[Records Boundary: Start]
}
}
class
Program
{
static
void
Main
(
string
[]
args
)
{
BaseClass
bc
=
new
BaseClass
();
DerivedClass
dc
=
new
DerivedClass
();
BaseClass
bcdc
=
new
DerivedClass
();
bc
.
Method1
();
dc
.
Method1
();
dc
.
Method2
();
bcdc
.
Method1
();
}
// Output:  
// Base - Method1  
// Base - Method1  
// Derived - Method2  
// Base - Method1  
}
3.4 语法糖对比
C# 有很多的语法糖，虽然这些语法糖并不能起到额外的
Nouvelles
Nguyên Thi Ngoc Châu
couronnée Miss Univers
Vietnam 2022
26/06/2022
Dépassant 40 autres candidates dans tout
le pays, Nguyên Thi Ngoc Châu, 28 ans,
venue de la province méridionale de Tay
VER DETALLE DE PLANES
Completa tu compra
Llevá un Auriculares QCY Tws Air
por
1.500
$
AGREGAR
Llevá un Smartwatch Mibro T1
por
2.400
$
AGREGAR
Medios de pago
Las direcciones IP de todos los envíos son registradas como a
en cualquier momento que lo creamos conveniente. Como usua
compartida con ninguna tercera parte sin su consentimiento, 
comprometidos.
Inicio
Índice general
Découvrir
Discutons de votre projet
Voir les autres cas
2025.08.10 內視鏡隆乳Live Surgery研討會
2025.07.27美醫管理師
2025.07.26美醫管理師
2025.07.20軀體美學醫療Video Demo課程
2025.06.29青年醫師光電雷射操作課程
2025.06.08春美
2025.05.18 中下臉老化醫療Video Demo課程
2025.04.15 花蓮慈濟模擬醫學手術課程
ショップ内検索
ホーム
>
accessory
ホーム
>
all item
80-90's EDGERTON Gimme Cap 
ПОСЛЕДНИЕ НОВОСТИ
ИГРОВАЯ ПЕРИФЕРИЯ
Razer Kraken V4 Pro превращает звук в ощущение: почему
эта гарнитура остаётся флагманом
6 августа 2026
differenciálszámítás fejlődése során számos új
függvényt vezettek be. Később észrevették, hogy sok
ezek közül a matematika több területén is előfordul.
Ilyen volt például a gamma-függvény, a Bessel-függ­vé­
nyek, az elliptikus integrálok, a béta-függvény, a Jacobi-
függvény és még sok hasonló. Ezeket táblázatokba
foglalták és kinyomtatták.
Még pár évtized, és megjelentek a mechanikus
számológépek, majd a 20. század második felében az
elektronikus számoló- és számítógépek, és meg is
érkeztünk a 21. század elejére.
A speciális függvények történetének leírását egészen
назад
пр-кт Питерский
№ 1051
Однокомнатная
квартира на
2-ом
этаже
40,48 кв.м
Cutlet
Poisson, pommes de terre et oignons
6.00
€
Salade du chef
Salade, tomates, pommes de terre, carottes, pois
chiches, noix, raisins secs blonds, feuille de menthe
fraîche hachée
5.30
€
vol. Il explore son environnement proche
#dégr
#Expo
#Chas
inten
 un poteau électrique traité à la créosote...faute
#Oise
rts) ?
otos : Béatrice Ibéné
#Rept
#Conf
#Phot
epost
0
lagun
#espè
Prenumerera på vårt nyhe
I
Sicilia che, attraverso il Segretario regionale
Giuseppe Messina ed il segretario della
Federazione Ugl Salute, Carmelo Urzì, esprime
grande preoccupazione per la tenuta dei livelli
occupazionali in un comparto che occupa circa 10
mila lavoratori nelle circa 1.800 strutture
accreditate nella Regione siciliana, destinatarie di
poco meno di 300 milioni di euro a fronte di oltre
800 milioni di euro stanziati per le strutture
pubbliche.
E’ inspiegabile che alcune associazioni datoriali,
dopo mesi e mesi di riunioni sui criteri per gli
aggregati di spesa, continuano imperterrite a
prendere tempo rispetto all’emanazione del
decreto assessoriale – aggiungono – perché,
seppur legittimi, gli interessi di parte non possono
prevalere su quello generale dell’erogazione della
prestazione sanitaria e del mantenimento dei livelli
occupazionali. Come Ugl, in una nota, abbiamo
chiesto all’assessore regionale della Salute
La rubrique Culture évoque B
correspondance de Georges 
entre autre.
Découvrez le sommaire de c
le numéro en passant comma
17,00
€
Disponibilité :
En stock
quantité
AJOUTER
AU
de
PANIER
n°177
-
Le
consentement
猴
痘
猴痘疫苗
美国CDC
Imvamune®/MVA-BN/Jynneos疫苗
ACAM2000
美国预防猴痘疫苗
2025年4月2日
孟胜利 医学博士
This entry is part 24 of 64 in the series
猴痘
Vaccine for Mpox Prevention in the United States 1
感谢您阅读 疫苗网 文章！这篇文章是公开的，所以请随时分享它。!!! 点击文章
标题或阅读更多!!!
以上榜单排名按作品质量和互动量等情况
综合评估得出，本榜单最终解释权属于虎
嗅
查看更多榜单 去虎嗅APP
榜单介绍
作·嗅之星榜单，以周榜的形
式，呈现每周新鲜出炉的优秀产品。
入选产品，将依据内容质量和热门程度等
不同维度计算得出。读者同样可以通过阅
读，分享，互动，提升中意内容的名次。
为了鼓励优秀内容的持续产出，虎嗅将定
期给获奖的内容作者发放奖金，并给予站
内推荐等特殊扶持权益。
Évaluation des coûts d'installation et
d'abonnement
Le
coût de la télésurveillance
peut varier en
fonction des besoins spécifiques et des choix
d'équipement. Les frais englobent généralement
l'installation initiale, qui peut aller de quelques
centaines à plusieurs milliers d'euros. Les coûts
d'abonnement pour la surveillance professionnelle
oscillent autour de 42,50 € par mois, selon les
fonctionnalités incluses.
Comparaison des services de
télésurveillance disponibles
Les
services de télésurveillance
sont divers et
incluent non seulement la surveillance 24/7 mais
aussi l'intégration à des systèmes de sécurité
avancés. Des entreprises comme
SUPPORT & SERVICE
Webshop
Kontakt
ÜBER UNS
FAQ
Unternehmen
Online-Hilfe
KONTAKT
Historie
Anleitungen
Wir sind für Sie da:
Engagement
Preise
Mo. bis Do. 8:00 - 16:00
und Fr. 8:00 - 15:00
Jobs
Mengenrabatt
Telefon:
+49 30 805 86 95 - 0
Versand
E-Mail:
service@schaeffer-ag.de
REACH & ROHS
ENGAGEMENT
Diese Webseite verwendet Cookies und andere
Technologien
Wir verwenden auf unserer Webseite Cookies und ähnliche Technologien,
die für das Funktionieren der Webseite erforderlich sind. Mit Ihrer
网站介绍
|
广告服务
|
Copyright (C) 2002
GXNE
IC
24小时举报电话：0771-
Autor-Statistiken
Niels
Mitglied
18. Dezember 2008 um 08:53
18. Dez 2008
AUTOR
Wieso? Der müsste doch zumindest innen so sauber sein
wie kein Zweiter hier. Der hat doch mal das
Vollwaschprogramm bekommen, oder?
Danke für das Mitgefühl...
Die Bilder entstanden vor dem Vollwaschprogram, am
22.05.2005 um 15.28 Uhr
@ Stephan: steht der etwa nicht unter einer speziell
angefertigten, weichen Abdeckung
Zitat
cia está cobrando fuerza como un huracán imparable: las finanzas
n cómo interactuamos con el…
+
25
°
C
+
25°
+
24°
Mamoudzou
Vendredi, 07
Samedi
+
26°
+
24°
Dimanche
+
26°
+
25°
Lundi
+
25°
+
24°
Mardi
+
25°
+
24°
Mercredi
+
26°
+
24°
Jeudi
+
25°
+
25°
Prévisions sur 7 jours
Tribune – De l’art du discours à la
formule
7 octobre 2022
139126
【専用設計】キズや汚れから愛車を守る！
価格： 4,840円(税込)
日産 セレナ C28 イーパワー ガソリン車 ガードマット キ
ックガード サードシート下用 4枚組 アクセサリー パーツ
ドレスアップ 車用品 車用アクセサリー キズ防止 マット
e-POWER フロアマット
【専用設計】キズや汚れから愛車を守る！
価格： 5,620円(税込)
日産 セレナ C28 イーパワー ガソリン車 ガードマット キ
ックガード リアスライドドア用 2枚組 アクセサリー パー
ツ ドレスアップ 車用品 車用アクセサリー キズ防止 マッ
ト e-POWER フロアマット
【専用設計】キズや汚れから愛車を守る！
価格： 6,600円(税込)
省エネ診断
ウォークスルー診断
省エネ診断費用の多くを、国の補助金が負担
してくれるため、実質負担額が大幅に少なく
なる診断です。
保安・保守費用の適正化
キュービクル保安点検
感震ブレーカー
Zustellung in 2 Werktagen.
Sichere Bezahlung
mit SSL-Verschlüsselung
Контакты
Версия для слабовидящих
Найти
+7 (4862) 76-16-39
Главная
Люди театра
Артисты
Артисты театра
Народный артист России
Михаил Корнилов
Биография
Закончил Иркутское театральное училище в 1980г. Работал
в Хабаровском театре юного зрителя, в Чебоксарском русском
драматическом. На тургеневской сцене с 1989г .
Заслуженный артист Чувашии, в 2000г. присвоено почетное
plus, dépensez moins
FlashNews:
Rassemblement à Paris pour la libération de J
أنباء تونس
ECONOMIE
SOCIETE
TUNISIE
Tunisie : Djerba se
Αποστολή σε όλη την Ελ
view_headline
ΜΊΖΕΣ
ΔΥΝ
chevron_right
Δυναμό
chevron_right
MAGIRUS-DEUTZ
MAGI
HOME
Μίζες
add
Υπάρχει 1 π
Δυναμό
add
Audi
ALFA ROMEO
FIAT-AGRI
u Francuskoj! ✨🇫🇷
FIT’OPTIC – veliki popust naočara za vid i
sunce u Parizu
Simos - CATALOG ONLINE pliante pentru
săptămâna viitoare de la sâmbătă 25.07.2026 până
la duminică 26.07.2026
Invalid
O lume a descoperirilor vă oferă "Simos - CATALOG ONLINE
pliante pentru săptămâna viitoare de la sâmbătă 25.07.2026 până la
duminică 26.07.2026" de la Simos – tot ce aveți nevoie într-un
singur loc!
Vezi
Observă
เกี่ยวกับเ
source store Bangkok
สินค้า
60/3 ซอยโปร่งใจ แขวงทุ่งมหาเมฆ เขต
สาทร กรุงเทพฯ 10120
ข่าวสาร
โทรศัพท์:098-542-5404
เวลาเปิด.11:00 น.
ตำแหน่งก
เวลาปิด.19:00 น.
[Records Boundary: End]
Assignment
Reproduce the records line for line, starting at the very beginning and continuing through the line that contains "2025.05.18 中下臉老化醫療Video Demo課程", with that line included.

Result for this exercise
}
}
class
Program
{
static
void
Main
(
string
[]
args
)
{
BaseClass
bc
=
new
BaseClass
();
DerivedClass
dc
=
new
DerivedClass
();
BaseClass
bcdc
=
new
DerivedClass
();
bc
.
Method1
();
dc
.
Method1
();
dc
.
Method2
();
bcdc
.
Method1
();
}
// Output:  
// Base - Method1  
// Base - Method1  
// Derived - Method2  
// Base - Method1  
}
3.4 语法糖对比
C# 有很多的语法糖，虽然这些语法糖并不能起到额外的
Nouvelles
Nguyên Thi Ngoc Châu
couronnée Miss Univers
Vietnam 2022
26/06/2022
Dépassant 40 autres candidates dans tout
le pays, Nguyên Thi Ngoc Châu, 28 ans,
venue de la province méridionale de Tay
VER DETALLE DE PLANES
Completa tu compra
Llevá un Auriculares QCY Tws Air
por
1.500
$
AGREGAR
Llevá un Smartwatch Mibro T1
por
2.400
$
AGREGAR
Medios de pago
Las direcciones IP de todos los envíos son registradas como a
en cualquier momento que lo creamos conveniente. Como usua
compartida con ninguna tercera parte sin su consentimiento, 
comprometidos.
Inicio
Índice general
Découvrir
Discutons de votre projet
Voir les autres cas
2025.08.10 內視鏡隆乳Live Surgery研討會
2025.07.27美醫管理師
2025.07.26美醫管理師
2025.07.20軀體美學醫療Video Demo課程
2025.06.29青年醫師光電雷射操作課程
2025.06.08春美
2025.05.18 中下臉老化醫療Video Demo課程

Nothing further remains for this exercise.